High Performance Habits on the other hand, provided a shot of adrenaline and motivation that kickstarted my day. Burchard has spent decades interviewing, studying, and dissecting what makes the world's highest performers tick. What his research uncovers is great news for the rest of us...
"High performers do things differently from the way others do, and their practices can be replicated across projects (and almost any situation) regardless of your personality, past, or preferences. In fact, we've found that there are six deliberate habits that made most of the difference in performance outcomes across domains." - Brendon Burchard
No matter who you are, your socio-economic background, your level of education, your personality type, ANYONE can implement habits that allow you to grow, develop, reach higher and farther than ever before.
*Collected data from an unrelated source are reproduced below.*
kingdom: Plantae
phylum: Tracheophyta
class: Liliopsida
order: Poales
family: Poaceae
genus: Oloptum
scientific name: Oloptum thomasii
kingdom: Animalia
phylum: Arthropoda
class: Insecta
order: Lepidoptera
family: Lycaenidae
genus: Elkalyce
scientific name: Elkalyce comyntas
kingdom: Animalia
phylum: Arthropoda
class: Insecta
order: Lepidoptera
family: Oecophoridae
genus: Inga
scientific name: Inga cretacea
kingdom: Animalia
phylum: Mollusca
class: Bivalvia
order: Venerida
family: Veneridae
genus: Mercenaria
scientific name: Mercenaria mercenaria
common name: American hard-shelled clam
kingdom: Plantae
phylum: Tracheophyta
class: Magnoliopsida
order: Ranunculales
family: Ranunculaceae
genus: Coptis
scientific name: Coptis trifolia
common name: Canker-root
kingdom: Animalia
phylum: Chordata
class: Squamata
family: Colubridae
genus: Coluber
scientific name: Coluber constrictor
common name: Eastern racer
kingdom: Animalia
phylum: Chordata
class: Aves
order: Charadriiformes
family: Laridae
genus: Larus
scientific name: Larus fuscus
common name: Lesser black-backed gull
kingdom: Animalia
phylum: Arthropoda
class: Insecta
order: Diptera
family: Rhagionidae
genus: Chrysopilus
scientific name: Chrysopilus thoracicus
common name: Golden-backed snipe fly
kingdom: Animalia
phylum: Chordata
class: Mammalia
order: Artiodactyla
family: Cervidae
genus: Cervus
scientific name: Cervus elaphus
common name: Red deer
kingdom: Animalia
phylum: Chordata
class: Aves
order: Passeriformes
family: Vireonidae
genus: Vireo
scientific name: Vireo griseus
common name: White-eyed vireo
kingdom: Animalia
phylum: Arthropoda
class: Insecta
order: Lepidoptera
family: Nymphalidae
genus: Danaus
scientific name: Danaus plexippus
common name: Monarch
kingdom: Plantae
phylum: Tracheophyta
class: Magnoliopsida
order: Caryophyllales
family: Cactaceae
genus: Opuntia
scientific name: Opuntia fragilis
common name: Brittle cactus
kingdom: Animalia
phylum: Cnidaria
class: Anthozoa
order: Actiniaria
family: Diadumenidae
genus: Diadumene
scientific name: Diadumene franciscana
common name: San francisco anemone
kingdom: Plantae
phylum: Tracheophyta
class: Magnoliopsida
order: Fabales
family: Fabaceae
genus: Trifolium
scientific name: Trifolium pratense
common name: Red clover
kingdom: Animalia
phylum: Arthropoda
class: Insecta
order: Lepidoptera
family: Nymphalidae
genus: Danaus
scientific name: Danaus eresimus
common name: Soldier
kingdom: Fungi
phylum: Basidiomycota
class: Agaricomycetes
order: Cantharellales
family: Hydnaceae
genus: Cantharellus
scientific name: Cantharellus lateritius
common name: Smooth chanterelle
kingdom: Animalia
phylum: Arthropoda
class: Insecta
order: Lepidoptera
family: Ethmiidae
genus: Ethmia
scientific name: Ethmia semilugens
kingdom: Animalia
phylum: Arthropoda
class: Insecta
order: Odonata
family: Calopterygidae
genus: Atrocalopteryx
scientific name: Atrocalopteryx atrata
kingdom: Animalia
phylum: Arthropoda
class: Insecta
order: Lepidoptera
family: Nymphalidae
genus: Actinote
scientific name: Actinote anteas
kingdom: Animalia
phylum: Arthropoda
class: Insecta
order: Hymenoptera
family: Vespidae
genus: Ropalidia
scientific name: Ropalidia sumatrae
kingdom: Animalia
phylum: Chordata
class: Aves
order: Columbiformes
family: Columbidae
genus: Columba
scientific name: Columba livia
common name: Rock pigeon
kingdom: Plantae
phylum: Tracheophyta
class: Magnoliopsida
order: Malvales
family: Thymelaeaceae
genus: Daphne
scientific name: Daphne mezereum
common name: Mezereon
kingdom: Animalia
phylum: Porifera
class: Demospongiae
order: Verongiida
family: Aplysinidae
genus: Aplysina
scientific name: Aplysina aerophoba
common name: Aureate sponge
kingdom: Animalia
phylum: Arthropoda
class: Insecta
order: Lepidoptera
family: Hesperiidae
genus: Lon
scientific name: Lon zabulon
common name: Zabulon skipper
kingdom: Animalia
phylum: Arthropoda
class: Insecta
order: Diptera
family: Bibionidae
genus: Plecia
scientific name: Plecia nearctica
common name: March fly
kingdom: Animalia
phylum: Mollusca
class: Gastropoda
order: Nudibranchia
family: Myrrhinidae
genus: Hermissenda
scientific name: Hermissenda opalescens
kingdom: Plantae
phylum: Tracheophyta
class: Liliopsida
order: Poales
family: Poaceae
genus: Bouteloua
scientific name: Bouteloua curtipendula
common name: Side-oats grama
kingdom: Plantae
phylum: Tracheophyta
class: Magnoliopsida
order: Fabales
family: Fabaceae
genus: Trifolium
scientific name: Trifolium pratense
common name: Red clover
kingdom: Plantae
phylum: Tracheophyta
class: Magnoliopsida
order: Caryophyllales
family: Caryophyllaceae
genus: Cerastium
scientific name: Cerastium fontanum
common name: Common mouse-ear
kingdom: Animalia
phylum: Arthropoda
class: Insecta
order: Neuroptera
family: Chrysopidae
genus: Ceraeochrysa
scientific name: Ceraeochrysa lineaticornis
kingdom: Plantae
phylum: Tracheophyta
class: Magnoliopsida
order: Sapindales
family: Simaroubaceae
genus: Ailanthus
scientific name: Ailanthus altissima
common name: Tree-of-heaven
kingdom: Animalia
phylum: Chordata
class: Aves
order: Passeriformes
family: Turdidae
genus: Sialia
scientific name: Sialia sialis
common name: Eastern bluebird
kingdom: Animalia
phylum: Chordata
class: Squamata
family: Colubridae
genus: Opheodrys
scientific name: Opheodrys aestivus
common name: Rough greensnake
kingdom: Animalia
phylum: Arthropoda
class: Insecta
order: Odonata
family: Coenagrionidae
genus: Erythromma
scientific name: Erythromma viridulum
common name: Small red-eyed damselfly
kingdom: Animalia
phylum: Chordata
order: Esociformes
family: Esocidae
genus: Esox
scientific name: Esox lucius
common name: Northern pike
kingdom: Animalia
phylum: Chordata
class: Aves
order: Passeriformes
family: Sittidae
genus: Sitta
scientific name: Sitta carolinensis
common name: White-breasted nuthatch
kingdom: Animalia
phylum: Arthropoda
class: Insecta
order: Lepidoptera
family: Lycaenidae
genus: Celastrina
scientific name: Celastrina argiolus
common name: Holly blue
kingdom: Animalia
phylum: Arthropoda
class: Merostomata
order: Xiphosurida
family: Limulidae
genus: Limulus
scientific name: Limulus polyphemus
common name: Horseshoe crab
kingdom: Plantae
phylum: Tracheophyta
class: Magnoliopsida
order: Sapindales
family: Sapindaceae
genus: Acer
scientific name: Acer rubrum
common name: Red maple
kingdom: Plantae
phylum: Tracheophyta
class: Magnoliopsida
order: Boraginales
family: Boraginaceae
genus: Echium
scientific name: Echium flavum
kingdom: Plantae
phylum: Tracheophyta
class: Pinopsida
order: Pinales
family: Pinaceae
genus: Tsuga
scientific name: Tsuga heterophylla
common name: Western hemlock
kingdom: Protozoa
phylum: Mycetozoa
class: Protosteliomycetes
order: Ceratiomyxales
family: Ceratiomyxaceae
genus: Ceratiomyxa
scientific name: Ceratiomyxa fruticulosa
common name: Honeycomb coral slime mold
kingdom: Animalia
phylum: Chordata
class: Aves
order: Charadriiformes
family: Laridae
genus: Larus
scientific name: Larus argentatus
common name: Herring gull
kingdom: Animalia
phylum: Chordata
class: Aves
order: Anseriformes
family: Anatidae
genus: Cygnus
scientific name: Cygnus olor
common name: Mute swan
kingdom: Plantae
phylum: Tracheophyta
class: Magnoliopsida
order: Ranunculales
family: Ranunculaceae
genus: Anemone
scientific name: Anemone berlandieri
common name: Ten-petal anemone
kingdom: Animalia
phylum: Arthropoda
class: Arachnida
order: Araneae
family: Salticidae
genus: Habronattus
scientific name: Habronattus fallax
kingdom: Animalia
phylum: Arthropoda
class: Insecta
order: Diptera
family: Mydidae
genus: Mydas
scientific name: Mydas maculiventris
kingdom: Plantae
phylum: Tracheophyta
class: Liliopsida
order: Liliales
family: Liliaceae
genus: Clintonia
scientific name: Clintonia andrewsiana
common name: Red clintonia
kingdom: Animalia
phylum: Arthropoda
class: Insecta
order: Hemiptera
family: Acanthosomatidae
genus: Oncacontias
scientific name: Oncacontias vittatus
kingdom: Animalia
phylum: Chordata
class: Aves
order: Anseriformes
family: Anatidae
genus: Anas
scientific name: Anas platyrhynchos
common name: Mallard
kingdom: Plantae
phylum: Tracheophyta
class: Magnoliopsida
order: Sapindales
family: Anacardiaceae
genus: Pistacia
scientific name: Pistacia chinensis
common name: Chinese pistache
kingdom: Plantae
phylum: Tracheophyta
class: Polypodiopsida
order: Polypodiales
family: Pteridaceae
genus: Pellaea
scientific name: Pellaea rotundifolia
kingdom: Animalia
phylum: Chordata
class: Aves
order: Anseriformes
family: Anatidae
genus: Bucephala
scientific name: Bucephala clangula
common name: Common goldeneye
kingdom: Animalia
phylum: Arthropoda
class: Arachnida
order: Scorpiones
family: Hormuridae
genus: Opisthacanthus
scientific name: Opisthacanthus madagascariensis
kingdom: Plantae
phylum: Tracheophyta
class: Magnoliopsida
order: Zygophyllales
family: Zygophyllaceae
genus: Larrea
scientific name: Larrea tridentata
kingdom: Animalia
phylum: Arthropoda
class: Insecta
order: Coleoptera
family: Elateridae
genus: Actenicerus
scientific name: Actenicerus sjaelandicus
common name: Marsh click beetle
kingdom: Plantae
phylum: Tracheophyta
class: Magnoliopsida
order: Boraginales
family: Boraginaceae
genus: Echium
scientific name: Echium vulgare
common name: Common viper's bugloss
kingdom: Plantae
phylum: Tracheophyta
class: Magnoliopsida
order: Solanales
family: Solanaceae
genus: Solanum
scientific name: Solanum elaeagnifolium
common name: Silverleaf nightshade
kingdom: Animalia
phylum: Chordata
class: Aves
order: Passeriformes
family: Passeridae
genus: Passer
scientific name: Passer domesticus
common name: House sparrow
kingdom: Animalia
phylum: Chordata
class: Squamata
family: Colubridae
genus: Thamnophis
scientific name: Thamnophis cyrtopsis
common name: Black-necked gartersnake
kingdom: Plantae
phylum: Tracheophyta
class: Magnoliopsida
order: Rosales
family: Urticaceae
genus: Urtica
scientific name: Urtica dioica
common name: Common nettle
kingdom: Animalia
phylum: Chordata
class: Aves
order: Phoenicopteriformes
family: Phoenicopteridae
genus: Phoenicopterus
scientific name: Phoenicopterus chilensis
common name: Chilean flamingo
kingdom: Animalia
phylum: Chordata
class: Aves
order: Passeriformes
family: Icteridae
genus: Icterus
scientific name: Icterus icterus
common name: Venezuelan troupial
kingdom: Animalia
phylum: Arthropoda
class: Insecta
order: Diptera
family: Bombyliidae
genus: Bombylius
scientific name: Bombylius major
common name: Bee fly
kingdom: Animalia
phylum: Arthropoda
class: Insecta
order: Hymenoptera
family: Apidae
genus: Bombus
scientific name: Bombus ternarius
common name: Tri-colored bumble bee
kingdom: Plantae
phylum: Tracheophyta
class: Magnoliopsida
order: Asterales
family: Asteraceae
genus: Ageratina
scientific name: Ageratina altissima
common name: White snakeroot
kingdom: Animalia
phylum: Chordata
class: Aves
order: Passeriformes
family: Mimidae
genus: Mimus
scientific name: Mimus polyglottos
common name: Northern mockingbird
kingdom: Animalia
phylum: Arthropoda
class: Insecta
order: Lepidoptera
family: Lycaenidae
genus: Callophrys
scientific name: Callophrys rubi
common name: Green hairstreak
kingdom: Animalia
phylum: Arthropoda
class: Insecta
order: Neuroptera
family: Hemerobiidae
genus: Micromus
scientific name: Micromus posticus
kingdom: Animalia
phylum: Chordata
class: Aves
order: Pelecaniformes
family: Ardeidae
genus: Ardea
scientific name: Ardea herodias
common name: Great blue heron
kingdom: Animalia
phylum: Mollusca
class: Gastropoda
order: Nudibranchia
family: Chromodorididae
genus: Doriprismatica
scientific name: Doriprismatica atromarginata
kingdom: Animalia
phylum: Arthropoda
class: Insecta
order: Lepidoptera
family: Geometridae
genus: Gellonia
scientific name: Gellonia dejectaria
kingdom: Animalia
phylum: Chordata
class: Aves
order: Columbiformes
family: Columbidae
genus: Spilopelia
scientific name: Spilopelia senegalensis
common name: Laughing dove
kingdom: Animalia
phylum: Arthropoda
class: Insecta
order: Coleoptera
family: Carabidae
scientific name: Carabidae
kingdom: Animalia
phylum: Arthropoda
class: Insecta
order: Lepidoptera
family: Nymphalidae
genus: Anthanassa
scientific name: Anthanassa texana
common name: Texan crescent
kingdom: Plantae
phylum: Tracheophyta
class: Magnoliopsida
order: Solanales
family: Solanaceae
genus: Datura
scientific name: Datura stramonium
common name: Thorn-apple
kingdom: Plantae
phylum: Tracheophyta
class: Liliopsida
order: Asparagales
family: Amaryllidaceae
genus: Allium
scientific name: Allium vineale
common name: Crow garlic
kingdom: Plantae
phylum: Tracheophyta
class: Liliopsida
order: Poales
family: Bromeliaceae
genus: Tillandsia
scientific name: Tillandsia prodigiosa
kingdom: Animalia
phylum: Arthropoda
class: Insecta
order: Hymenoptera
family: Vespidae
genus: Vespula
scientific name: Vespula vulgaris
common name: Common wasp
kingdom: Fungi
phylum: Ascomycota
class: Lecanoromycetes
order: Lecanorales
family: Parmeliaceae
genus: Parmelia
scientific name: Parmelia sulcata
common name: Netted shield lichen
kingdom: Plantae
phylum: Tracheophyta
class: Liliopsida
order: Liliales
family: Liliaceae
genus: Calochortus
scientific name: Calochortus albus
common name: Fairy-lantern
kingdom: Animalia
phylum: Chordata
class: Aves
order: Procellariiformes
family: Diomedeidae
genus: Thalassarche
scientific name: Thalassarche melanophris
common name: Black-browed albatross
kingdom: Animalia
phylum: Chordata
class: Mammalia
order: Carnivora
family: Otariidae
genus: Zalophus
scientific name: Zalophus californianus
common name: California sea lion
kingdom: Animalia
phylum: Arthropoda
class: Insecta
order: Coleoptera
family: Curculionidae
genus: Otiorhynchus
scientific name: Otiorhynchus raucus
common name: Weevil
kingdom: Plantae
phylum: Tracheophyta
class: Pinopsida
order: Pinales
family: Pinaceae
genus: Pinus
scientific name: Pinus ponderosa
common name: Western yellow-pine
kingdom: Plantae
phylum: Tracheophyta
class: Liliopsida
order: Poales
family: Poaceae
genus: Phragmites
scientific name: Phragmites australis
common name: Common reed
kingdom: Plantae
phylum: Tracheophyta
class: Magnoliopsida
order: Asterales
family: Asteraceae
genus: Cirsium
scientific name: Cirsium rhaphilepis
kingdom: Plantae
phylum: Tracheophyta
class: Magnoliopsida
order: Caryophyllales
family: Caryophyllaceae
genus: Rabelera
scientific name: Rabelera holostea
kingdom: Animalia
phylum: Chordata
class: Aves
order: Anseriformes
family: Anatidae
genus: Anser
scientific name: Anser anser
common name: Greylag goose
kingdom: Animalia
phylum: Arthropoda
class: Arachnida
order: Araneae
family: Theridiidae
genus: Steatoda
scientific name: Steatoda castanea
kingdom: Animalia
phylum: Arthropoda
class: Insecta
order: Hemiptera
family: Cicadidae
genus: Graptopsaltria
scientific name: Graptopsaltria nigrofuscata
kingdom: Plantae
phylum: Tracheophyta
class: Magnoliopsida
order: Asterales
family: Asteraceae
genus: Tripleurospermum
In his chapter titled, Seek Clarity, Burchard suggests developing high performance habits begin with a foundation of intentionality.
"Imagine your best future self, and start acting like that person today."
This morning I walked through one of his proposed exercises. It was so eye-opening, I wanted share it with you.
Start by writing down each person's name in your immediate family and/or team at work. Then envision those relationships twenty years from now. What three words would each family member or colleague use to summarize their interactions with you through life? What would you want those three words to be?
I was surprised to see that the words I chose for my son were different than ones I chose for my daughter. They are different from one colleague to the next. As I ruminated on each of those relationships, I determined to choose words that would best support and sustain each of their unique personalities.
Intentionally choose words that bring out the
best in your loved ones.
I challenge you today to pick a handful of people, start with your closest family members, and spend some time thinking about the legacy you want to create. How do you want them to remember you? If twenty years from now they described your interactions with them, what three words would they use? Now, intentionally live out those words as truth today.